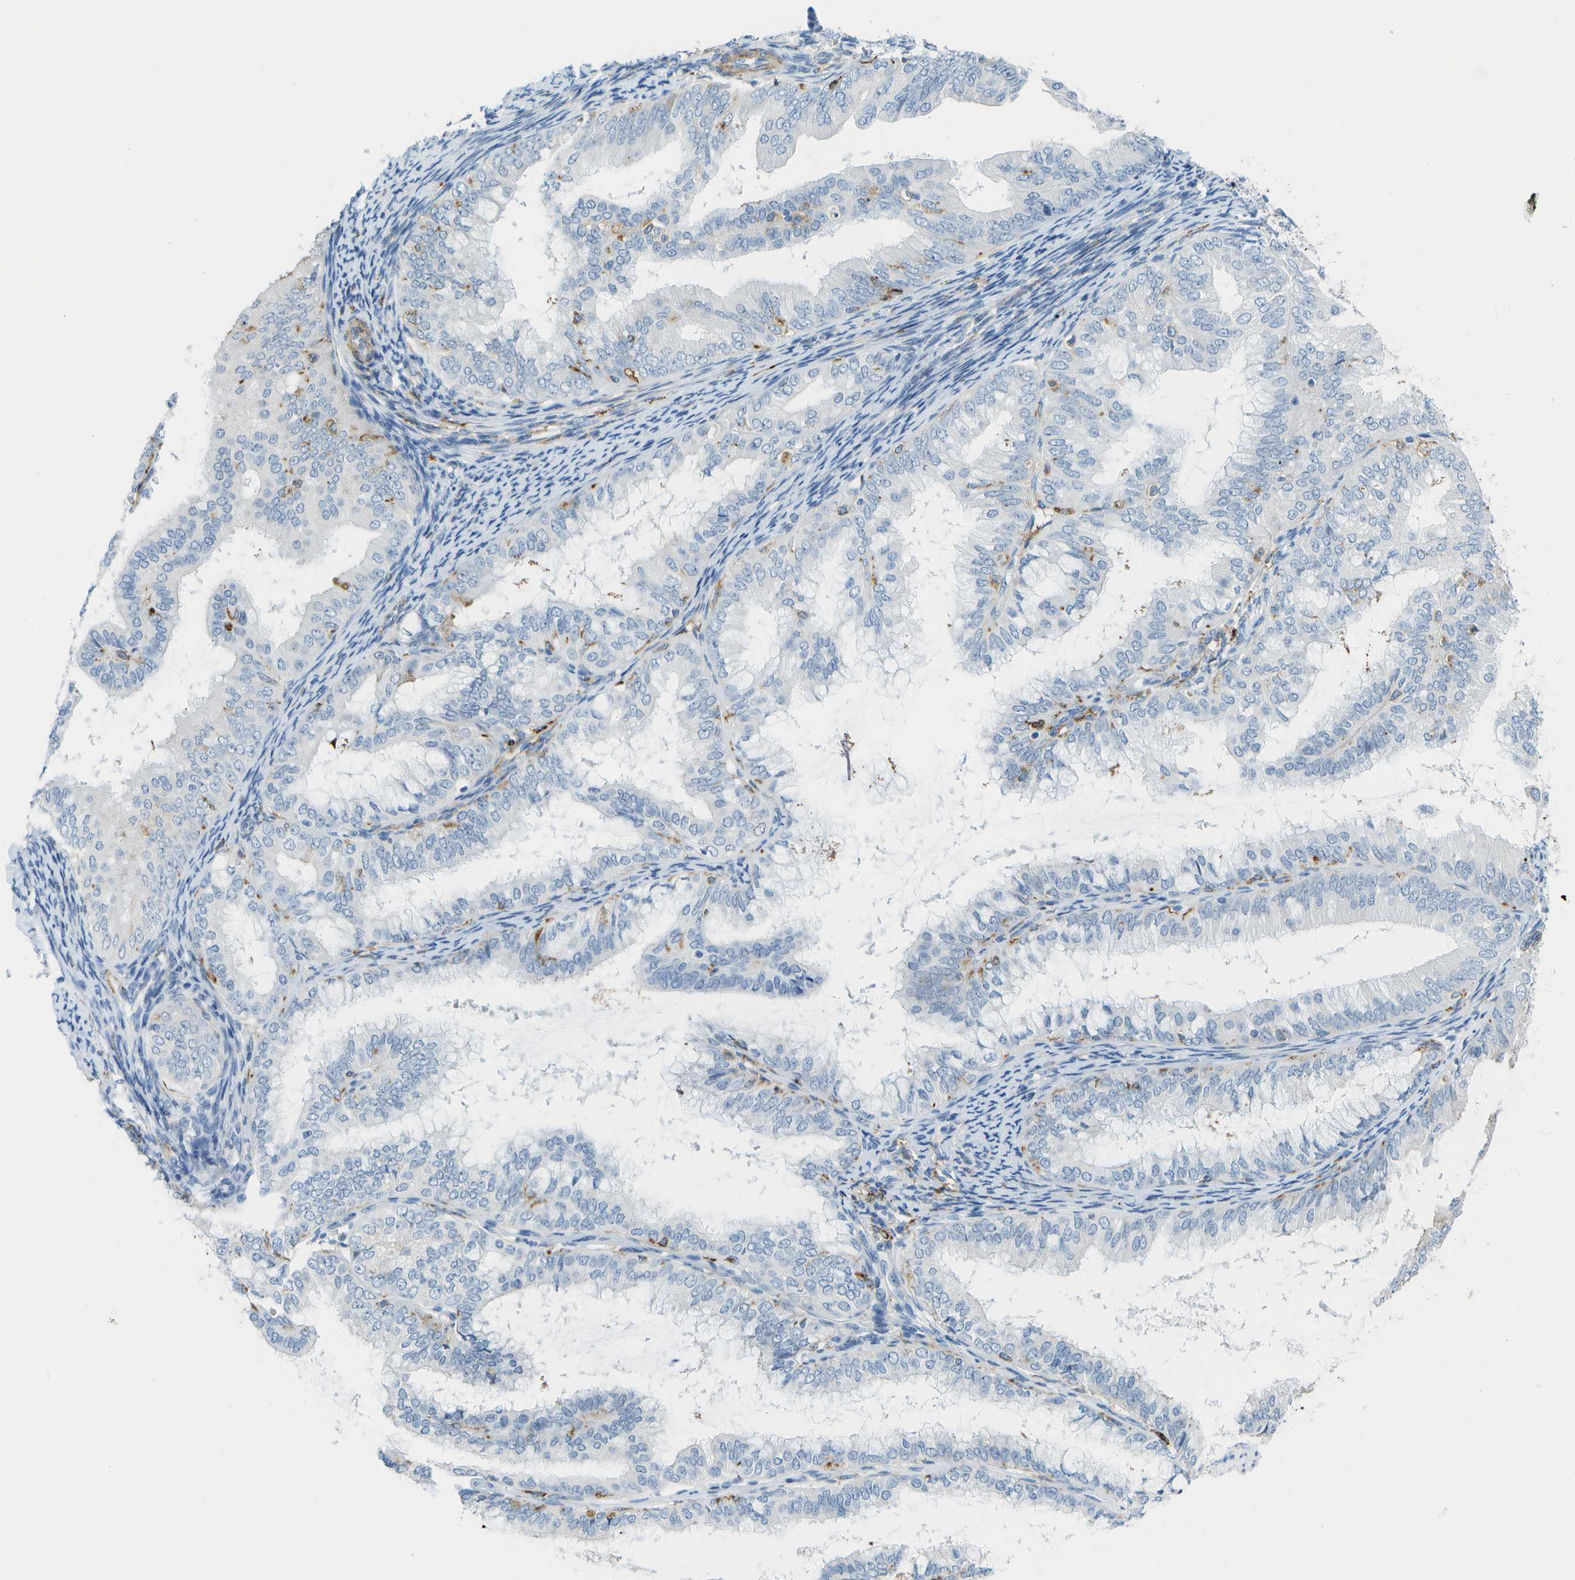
{"staining": {"intensity": "negative", "quantity": "none", "location": "none"}, "tissue": "endometrial cancer", "cell_type": "Tumor cells", "image_type": "cancer", "snomed": [{"axis": "morphology", "description": "Adenocarcinoma, NOS"}, {"axis": "topography", "description": "Endometrium"}], "caption": "The histopathology image displays no significant expression in tumor cells of adenocarcinoma (endometrial). (IHC, brightfield microscopy, high magnification).", "gene": "ZBTB43", "patient": {"sex": "female", "age": 63}}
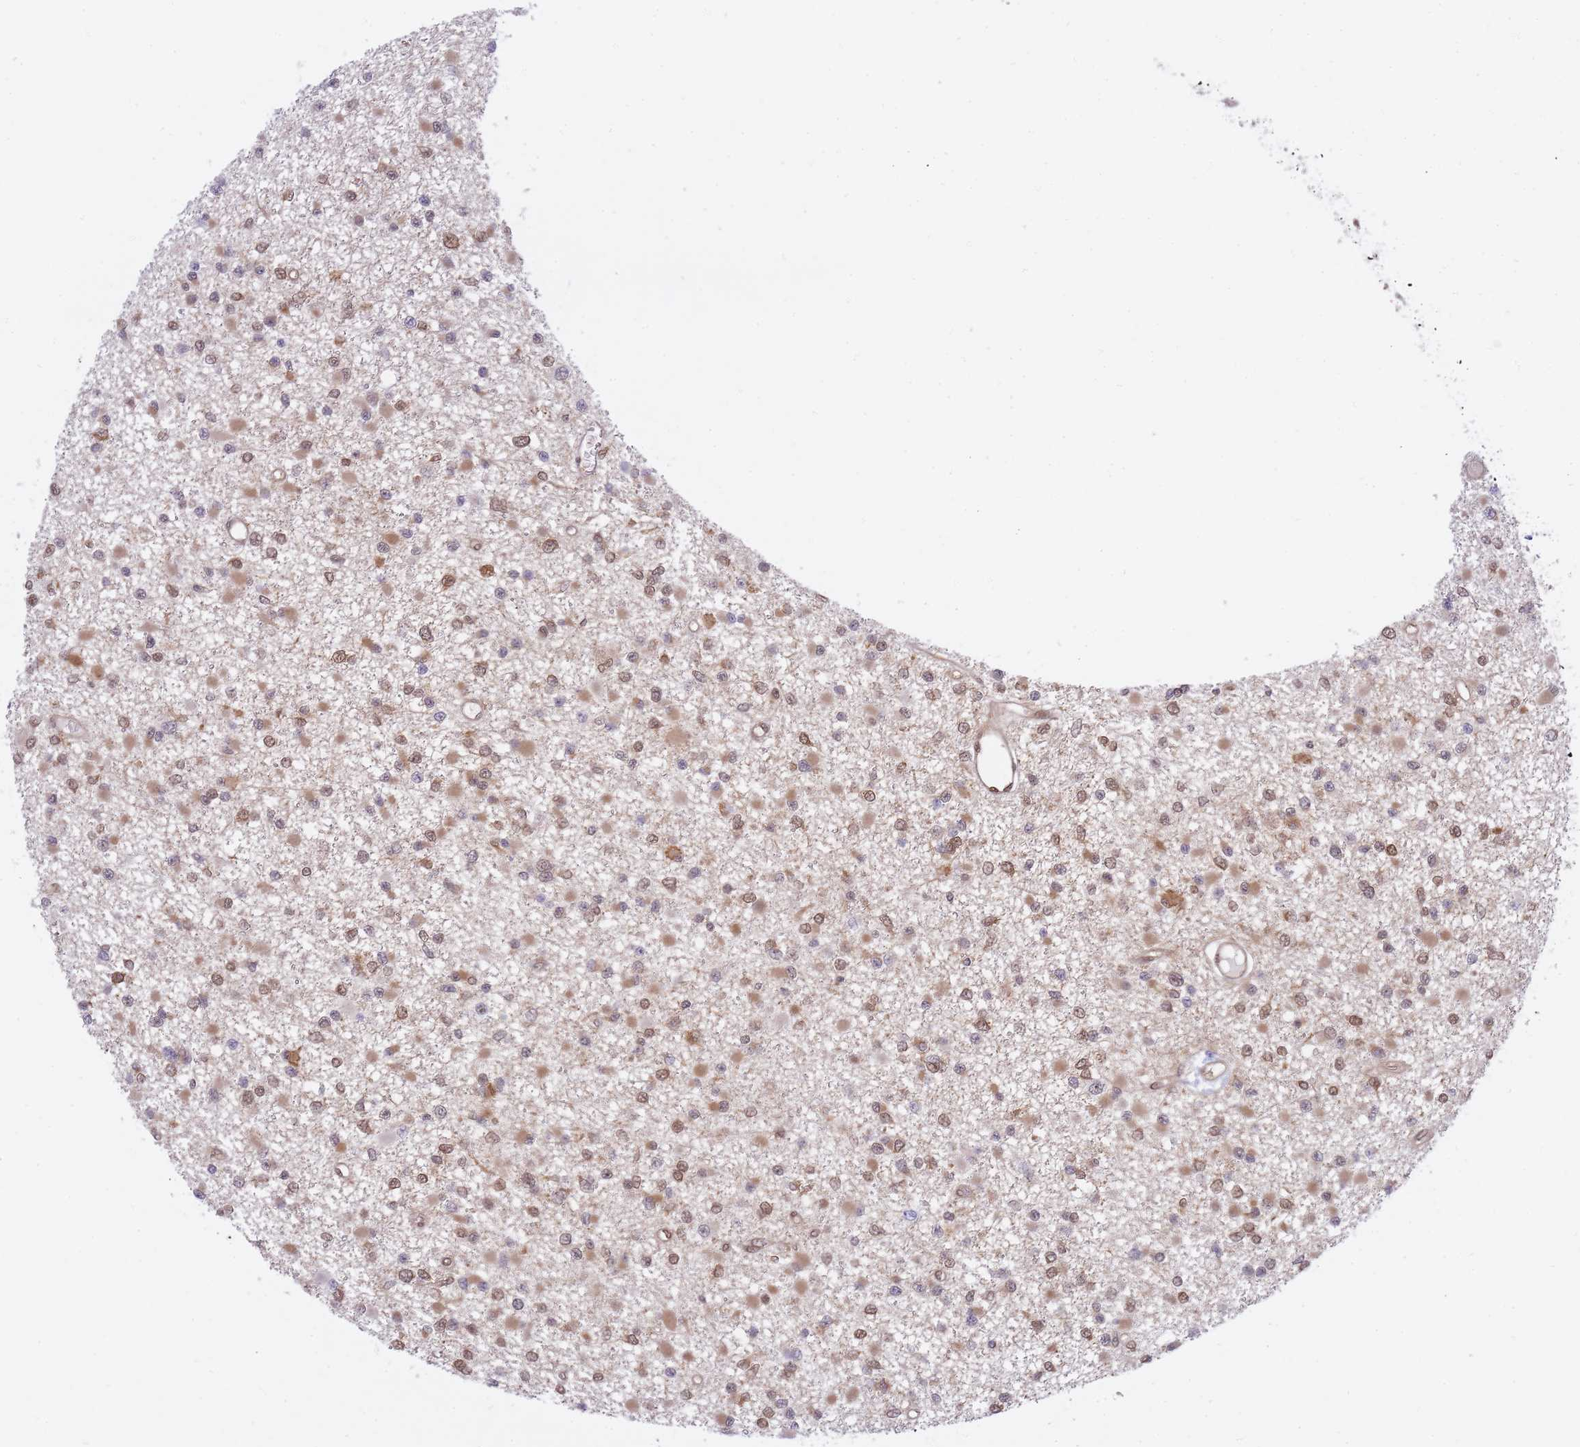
{"staining": {"intensity": "moderate", "quantity": ">75%", "location": "cytoplasmic/membranous,nuclear"}, "tissue": "glioma", "cell_type": "Tumor cells", "image_type": "cancer", "snomed": [{"axis": "morphology", "description": "Glioma, malignant, Low grade"}, {"axis": "topography", "description": "Brain"}], "caption": "Immunohistochemistry photomicrograph of neoplastic tissue: human low-grade glioma (malignant) stained using IHC exhibits medium levels of moderate protein expression localized specifically in the cytoplasmic/membranous and nuclear of tumor cells, appearing as a cytoplasmic/membranous and nuclear brown color.", "gene": "NSFL1C", "patient": {"sex": "female", "age": 22}}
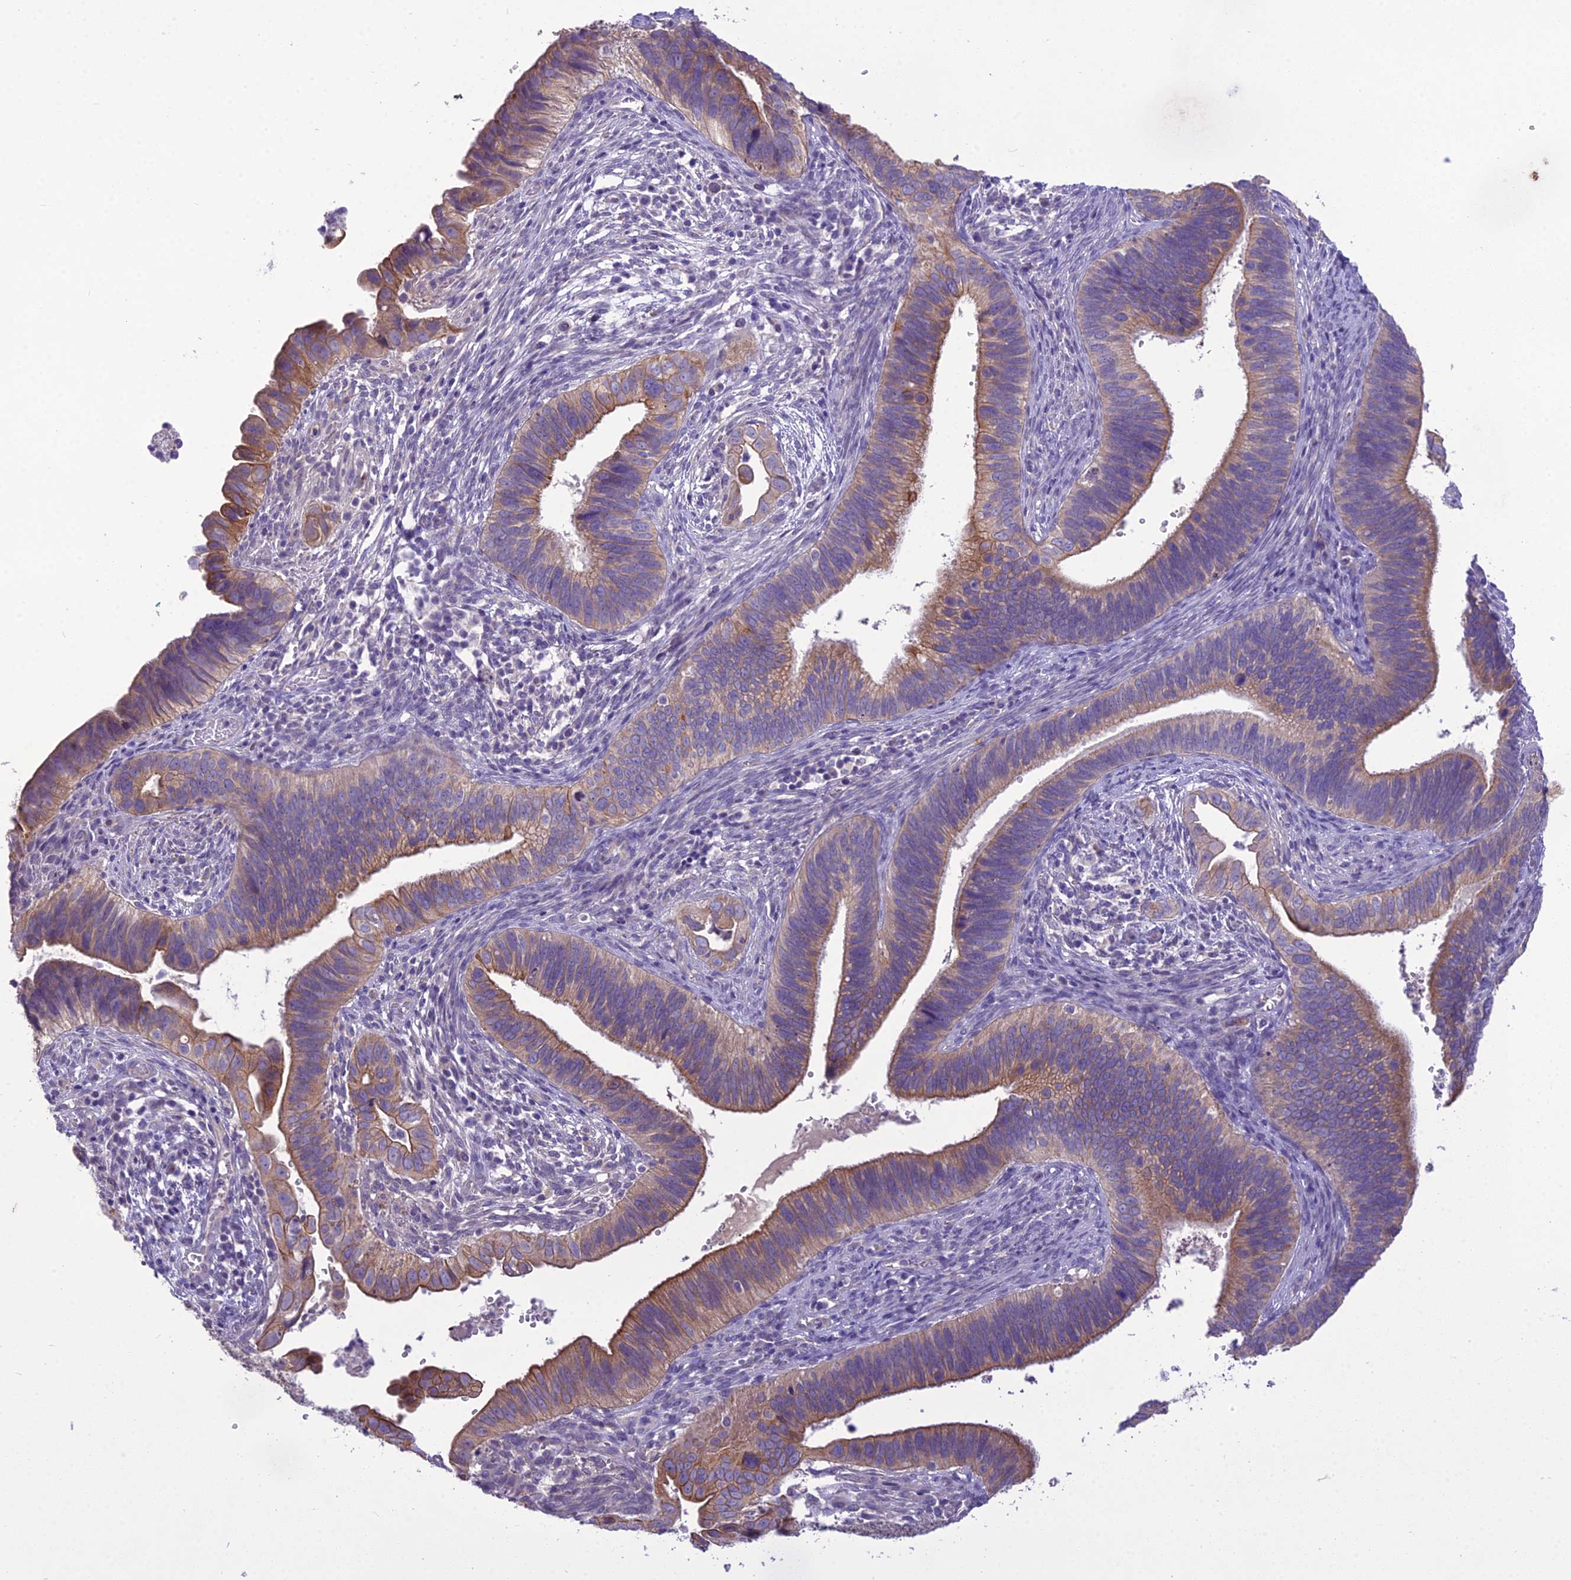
{"staining": {"intensity": "moderate", "quantity": "25%-75%", "location": "cytoplasmic/membranous"}, "tissue": "cervical cancer", "cell_type": "Tumor cells", "image_type": "cancer", "snomed": [{"axis": "morphology", "description": "Adenocarcinoma, NOS"}, {"axis": "topography", "description": "Cervix"}], "caption": "Protein staining of cervical cancer (adenocarcinoma) tissue shows moderate cytoplasmic/membranous staining in approximately 25%-75% of tumor cells.", "gene": "SCRT1", "patient": {"sex": "female", "age": 42}}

------------------------

> **Work item**: Every line of the listing is to be retyped exactly; pictures stay out.

> **Result of this exercise**:
{"staining": {"intensity": "negative", "quantity": "none", "location": "none"}, "tissue": "endometrial cancer", "cell_type": "Tumor cells", "image_type": "cancer", "snomed": [{"axis": "morphology", "description": "Adenocarcinoma, NOS"}, {"axis": "topography", "description": "Endometrium"}], "caption": "The histopathology image displays no significant expression in tumor cells of adenocarcinoma (endometrial). (IHC, brightfield microscopy, high magnification).", "gene": "ZBTB43", "patient": {"sex": "female", "age": 63}}
{"staining": {"intensity": "moderate", "quantity": ">75%", "location": "cytoplasmic/membranous,nuclear"}, "tissue": "glioma", "cell_type": "Tumor cells", "image_type": "cancer", "snomed": [{"axis": "morphology", "description": "Glioma, malignant, Low grade"}, {"axis": "topography", "description": "Brain"}], "caption": "Immunohistochemistry photomicrograph of neoplastic tissue: human low-grade glioma (malignant) stained using IHC exhibits medium levels of moderate protein expression localized specifically in the cytoplasmic/membranous and nuclear of tumor cells, appearing as a cytoplasmic/membranous and nuclear brown color.", "gene": "NSFL1C", "patient": {"sex": "female", "age": 22}}
{"staining": {"intensity": "moderate", "quantity": "25%-75%", "location": "cytoplasmic/membranous"}, "tissue": "cervical cancer", "cell_type": "Tumor cells", "image_type": "cancer", "snomed": [{"axis": "morphology", "description": "Adenocarcinoma, NOS"}, {"axis": "topography", "description": "Cervix"}], "caption": "Protein staining of cervical cancer (adenocarcinoma) tissue shows moderate cytoplasmic/membranous staining in approximately 25%-75% of tumor cells.", "gene": "SCRT1", "patient": {"sex": "female", "age": 42}}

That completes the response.